Jobless rate dips again, offers state a little hope


The recession in Oregon is far from over, but the employment numbers for April hint at a distant light at the end of the tunnel.

'The numbers don't suggest that we're there yet, but it does look like we're forming the base to start turning the corner,' said Art Ayre, the cautious economist for the Oregon Employment Department who interprets the employment data each month for the media.

For the second month in a row, the percentage of Oregonians in the state's labor force who can't find work dropped, falling to 7.5 percent from the 7.9 percent recorded for March.

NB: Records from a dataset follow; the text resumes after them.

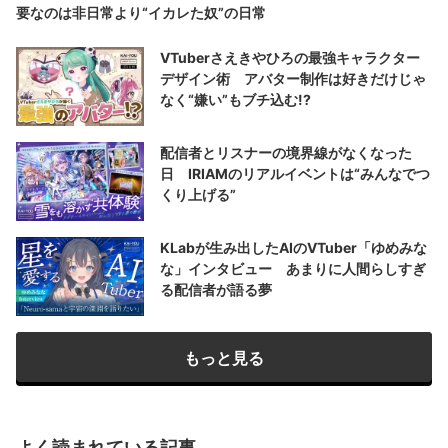
要なのは非日常より“イカレた奴”の日常
VTuberさえきやひろの最強キャラクター
デザイン術 アバター制作は好きだけじゃ
なく“嫌い”もブチ込む!?
配信者とリスナーの境界線がなくなった
日 IRIAMのリアルイベントは“みんなでつ
くり上げる”
KLabが生み出したAIのVTuber「ゆめみな
な」インタビュー あまりに人間らしすぎ
る配信者が語る夢
もっと見る
よく読まれている記事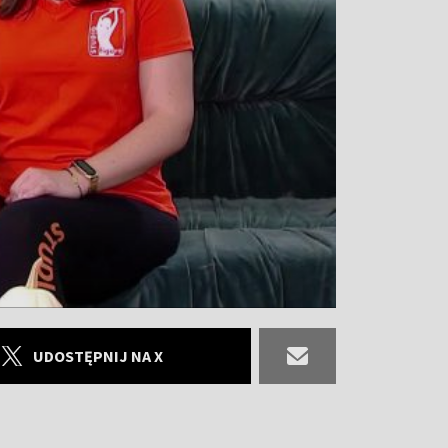
UDOSTĘPNIJ NA X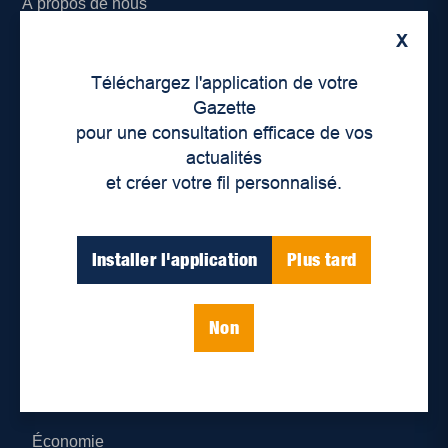
À propos de nous
X
Déontologie et confidentialité
Téléchargez l'application de votre
Devenir partenaire
Gazette
pour une consultation efficace de vos
Lieux de distribution
actualités
et créer votre fil personnalisé.
Nous joindre
Parutions numériques
Installer l'application
Plus tard
Catégories
Non
Actualités
Environnement
Économie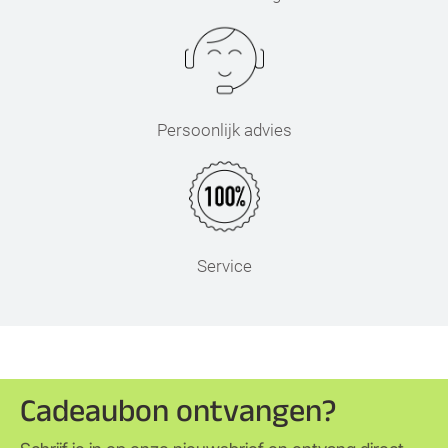
Persoonlijk advies
Service
Cadeaubon ontvangen?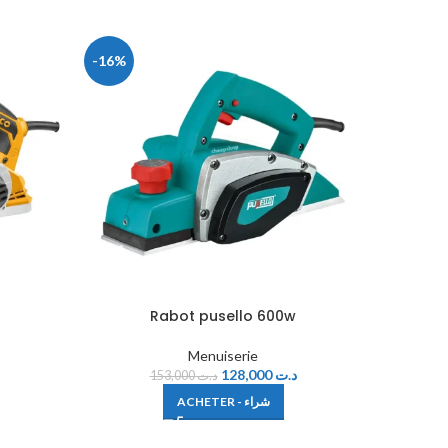
-16%
-10%
Rabot pusello 600w
Sci
Menuiserie
128,000
د.ت
153,000
د.ت
ACHETER - شراء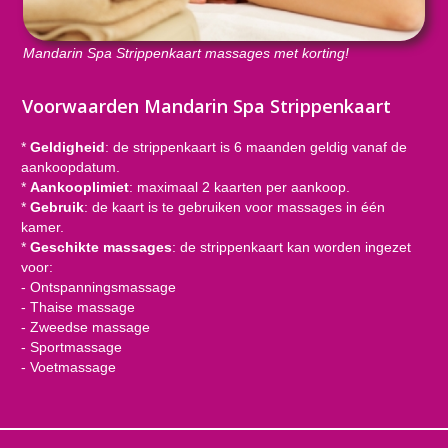
Mandarin Spa Strippenkaart massages met korting!
Voorwaarden Mandarin Spa Strippenkaart
*
Geldigheid
: de strippenkaart is 6 maanden geldig vanaf de
aankoopdatum.
*
Aankooplimiet
: maximaal 2 kaarten per aankoop.
*
Gebruik
: de kaart is te gebruiken voor massages in één
kamer.
*
Geschikte massages
: de strippenkaart kan worden ingezet
voor:
- Ontspanningsmassage
- Thaise massage
- Zweedse massage
- Sportmassage
- Voetmassage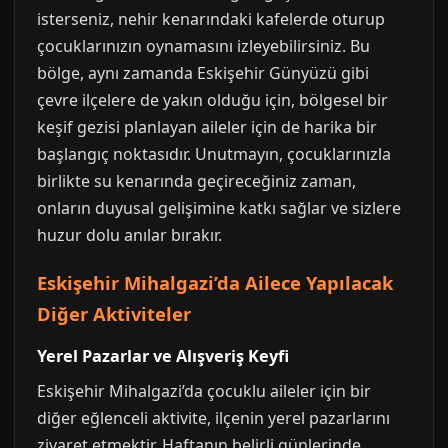
isterseniz, nehir kenarındaki kafelerde oturup
çocuklarınızın oynamasını izleyebilirsiniz. Bu
bölge, aynı zamanda Eskişehir Günyüzü gibi
çevre ilçelere de yakın olduğu için, bölgesel bir
keşif gezisi planlayan aileler için de harika bir
başlangıç noktasıdır. Unutmayın, çocuklarınızla
birlikte su kenarında geçireceğiniz zaman,
onların duyusal gelişimine katkı sağlar ve sizlere
huzur dolu anılar bırakır.
Eskişehir Mihalgazi’da Ailece Yapılacak
Diğer Aktiviteler
Yerel Pazarlar ve Alışveriş Keyfi
Eskişehir Mihalgazi’da çocuklu aileler için bir
diğer eğlenceli aktivite, ilçenin yerel pazarlarını
ziyaret etmektir. Haftanın belirli günlerinde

The February rate was 8.1 percent.

Still, the state's dubious distinction of having the highest unemployment rate in the nation remains safely in its grasp.

No other state is close enough to overtake Oregon, Ayre said. Washington was a distant second in March with a 6.8 percent rate and hasn't yet reported its April numbers.

Oregon's figures, made public Friday and based on a survey of households, show that 135,577 residents out of a total workforce of 1.8 million were unemployed in April. That was down from 155,575 in March.

Although improved, the April total is nonetheless grim compared to a year ago. In April 2001, when the state's unemployment rate was 5.8 percent, just 104,042 Oregonians were out of work.

But the hemorrhaging of jobs in the state has slowed, Ayre said. Monthly payroll surveys, separate from the household surveys, show that an average of 1,100 jobs per month have been lost so far this year, compared with 3,100 a month last year.